Ozric Tentacles est un groupe britannique emblématique de rock psychédélique et space rock, reconnu pour son mélange unique de rock progressif, d’électro, de dub et de musiques du monde. Formé en 1983 lors du festival gratuit de Stonehenge, le groupe a su captiver les auditeurs avec ses compositions instrumentales immersives et ses performances live envoûtantes.

Ozric Tentacles

Origines et formation

L’histoire d’Ozric Tentacles débute autour d’un feu de camp au Stonehenge Free Festival en 1983. Ed Wynne (guitare et claviers) et son frère Roly Wynne (basse), alors membres du groupe Bolshem People, rencontrent le claviériste Joie Hinton. Après une jam session improvisée de six heures, un spectateur demande le nom du groupe. S’inspirant d’une conversation précédente sur des céréales imaginaires, Ed répond spontanément « Ozric Tentacles ». Ce nom reflète l’esprit libre et expérimental qui caractérisera leur musique.

> Enregistrements:
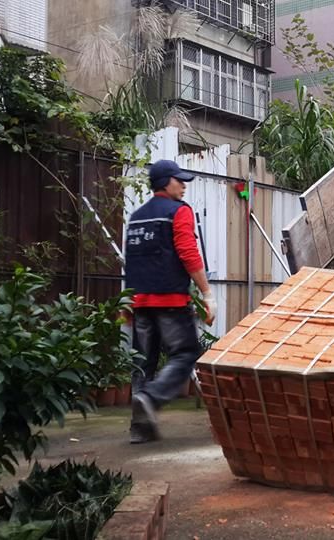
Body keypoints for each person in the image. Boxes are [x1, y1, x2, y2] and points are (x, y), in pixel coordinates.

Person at [124, 159, 217, 444]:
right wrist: (207, 294)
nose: (184, 185)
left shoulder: (137, 217)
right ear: (165, 183)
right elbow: (188, 253)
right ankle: (150, 399)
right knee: (185, 354)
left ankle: (140, 429)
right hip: (170, 300)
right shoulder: (179, 211)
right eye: (179, 180)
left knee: (142, 363)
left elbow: (132, 261)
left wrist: (126, 303)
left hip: (140, 303)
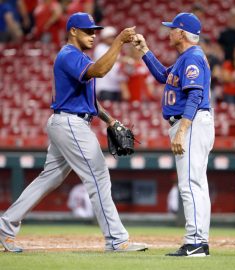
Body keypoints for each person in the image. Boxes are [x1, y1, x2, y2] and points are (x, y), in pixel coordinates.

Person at [0, 12, 147, 253]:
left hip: (68, 121)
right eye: (87, 30)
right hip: (70, 123)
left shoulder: (78, 56)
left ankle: (5, 226)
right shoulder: (68, 55)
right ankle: (117, 240)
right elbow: (100, 71)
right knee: (98, 176)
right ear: (73, 31)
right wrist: (118, 41)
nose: (92, 35)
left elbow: (88, 98)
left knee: (49, 178)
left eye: (94, 30)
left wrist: (109, 120)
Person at [133, 12, 214, 257]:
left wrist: (182, 130)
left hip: (191, 123)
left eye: (172, 28)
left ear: (181, 32)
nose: (169, 32)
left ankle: (196, 242)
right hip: (195, 123)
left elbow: (195, 96)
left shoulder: (192, 57)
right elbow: (162, 76)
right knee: (197, 185)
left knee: (190, 184)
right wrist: (145, 51)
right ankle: (199, 240)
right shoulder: (186, 58)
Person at [93, 26, 122, 101]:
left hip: (116, 86)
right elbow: (107, 60)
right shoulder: (100, 48)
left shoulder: (115, 48)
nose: (112, 39)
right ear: (104, 38)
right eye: (110, 37)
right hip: (104, 86)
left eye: (113, 37)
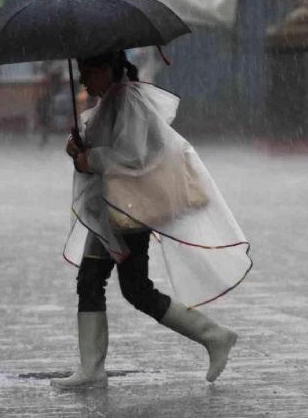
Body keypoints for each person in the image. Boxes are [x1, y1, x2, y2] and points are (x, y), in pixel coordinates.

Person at [53, 51, 252, 390]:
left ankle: (215, 336)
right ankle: (91, 368)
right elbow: (111, 150)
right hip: (110, 208)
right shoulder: (111, 100)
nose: (83, 79)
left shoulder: (128, 101)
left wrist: (91, 157)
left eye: (87, 70)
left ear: (106, 69)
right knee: (91, 280)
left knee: (136, 290)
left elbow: (133, 154)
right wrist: (80, 150)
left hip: (128, 210)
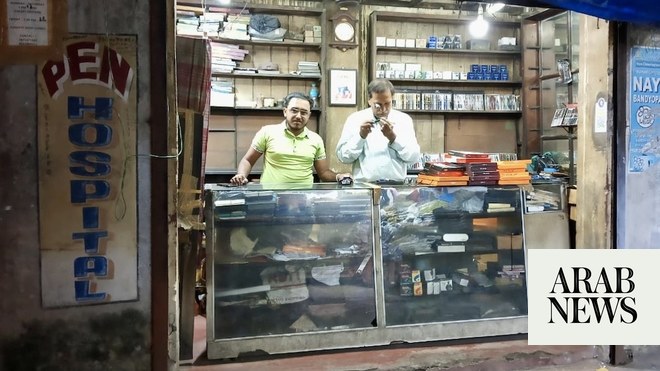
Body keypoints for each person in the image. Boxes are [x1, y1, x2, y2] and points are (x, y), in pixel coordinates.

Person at [230, 92, 351, 185]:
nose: (298, 116)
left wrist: (338, 176)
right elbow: (248, 160)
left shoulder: (316, 139)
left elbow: (324, 173)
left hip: (303, 200)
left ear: (309, 115)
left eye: (304, 112)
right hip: (271, 197)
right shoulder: (267, 132)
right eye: (294, 111)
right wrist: (241, 175)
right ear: (285, 111)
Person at [335, 79, 421, 183]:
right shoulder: (354, 119)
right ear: (369, 100)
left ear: (392, 98)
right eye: (378, 104)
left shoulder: (404, 120)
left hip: (396, 187)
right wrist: (360, 137)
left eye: (387, 104)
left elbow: (413, 157)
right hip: (365, 187)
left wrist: (393, 138)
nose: (383, 109)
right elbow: (343, 157)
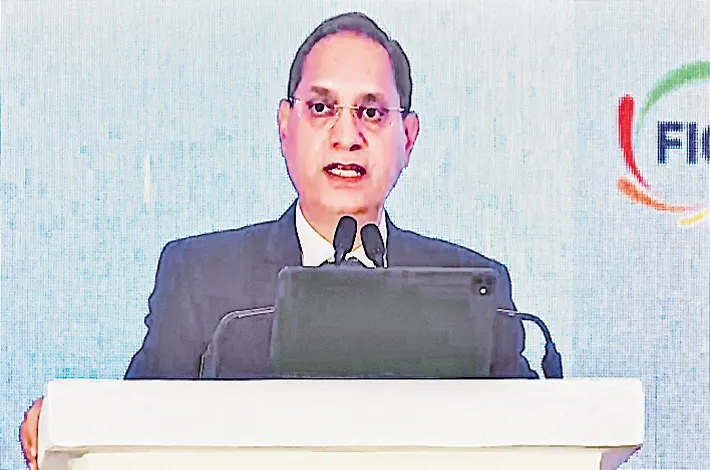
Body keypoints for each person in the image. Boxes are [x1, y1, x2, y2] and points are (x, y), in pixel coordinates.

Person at [20, 11, 537, 469]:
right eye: (322, 108)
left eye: (371, 112)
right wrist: (67, 426)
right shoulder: (203, 279)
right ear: (285, 126)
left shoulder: (473, 286)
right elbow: (131, 429)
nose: (346, 137)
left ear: (409, 136)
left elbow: (539, 440)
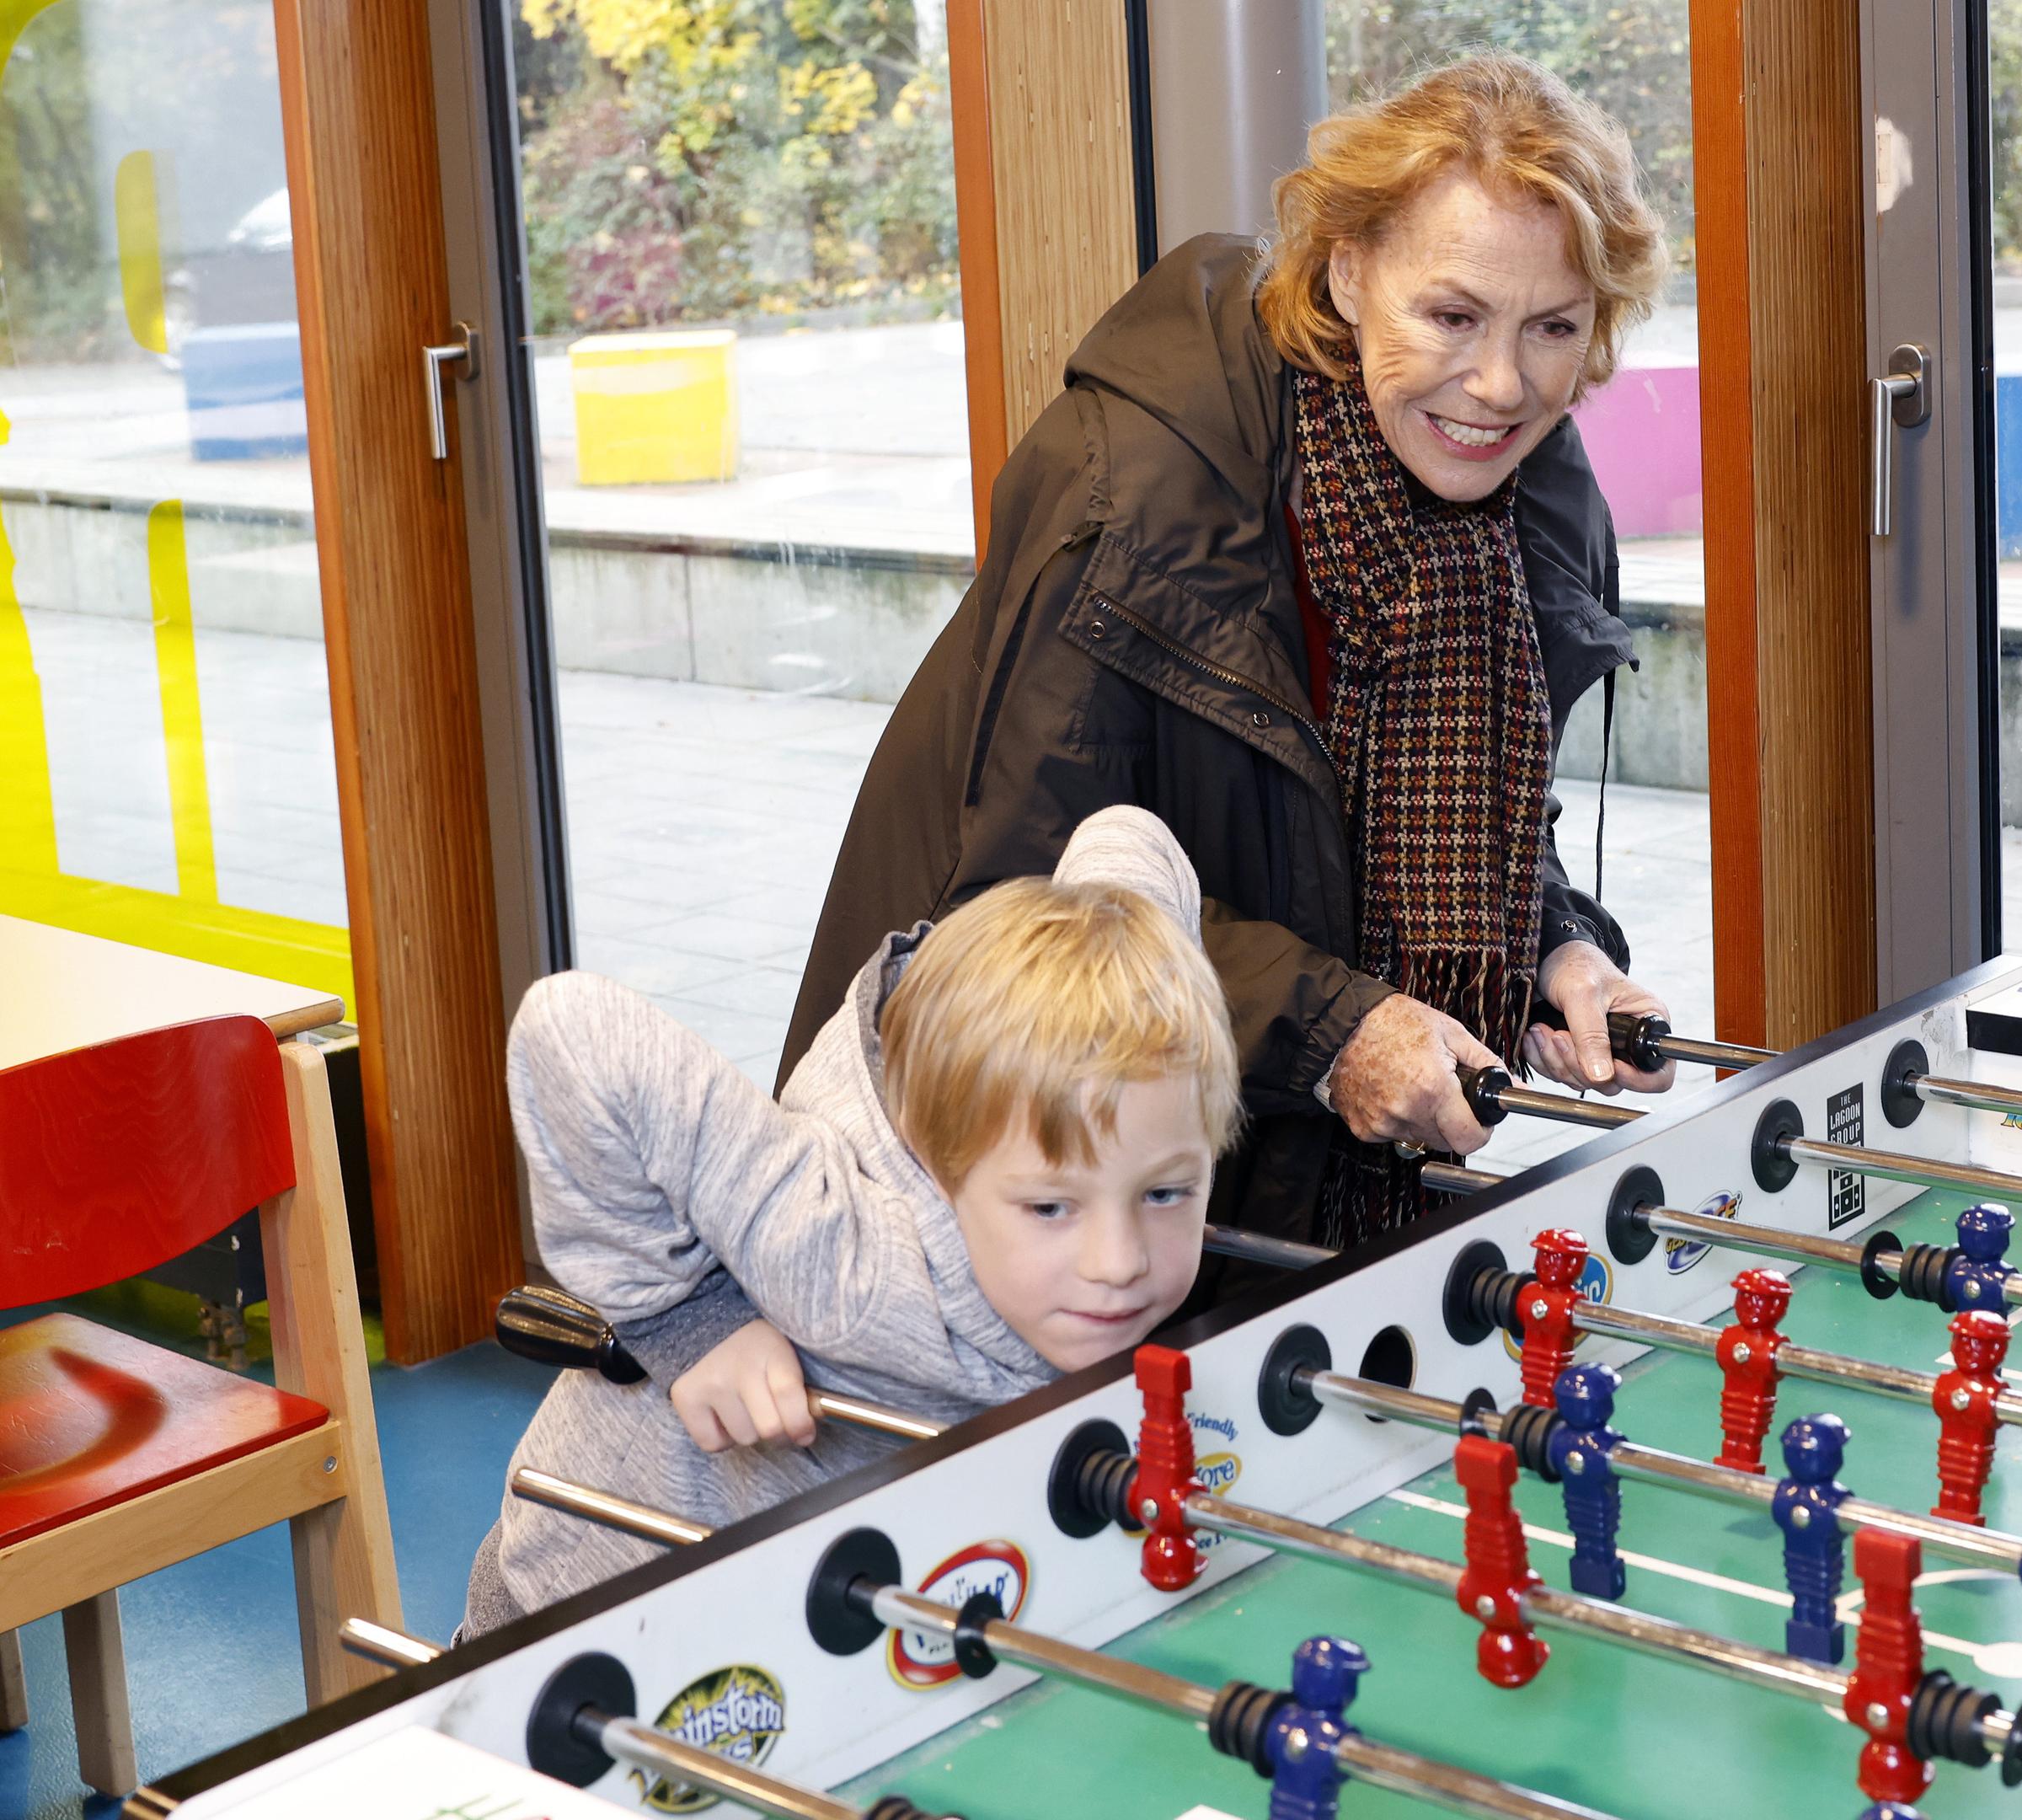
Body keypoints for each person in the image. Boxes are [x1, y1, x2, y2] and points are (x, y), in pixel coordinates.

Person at [782, 52, 1681, 1251]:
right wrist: (1332, 1033)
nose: (1501, 384)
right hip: (993, 1182)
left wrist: (1555, 951)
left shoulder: (1532, 487)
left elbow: (1432, 814)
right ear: (1350, 271)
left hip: (1263, 1184)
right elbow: (1017, 910)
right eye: (1452, 315)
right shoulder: (1132, 494)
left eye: (1554, 328)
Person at [463, 810, 1233, 1632]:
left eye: (1164, 1194)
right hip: (591, 1596)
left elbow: (1130, 833)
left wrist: (1128, 948)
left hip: (824, 1588)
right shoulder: (845, 1261)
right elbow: (574, 1031)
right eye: (1050, 1207)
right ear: (940, 1167)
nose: (1118, 1263)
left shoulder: (1148, 1067)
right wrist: (693, 1322)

> Consigne: Peux-tu reprendre le texte sur Ozric Tentacles de "Origines et formation" à "caractérisera leur musique." en substituant "quatre heures" à "six heures" ? Les lignes forment un matériau distinct du texte.

> Tâche réalisée:
Origines et formation

L’histoire d’Ozric Tentacles débute autour d’un feu de camp au Stonehenge Free Festival en 1983. Ed Wynne (guitare et claviers) et son frère Roly Wynne (basse), alors membres du groupe Bolshem People, rencontrent le claviériste Joie Hinton. Après une jam session improvisée de quatre heures, un spectateur demande le nom du groupe. S’inspirant d’une conversation précédente sur des céréales imaginaires, Ed répond spontanément « Ozric Tentacles ». Ce nom reflète l’esprit libre et expérimental qui caractérisera leur musique.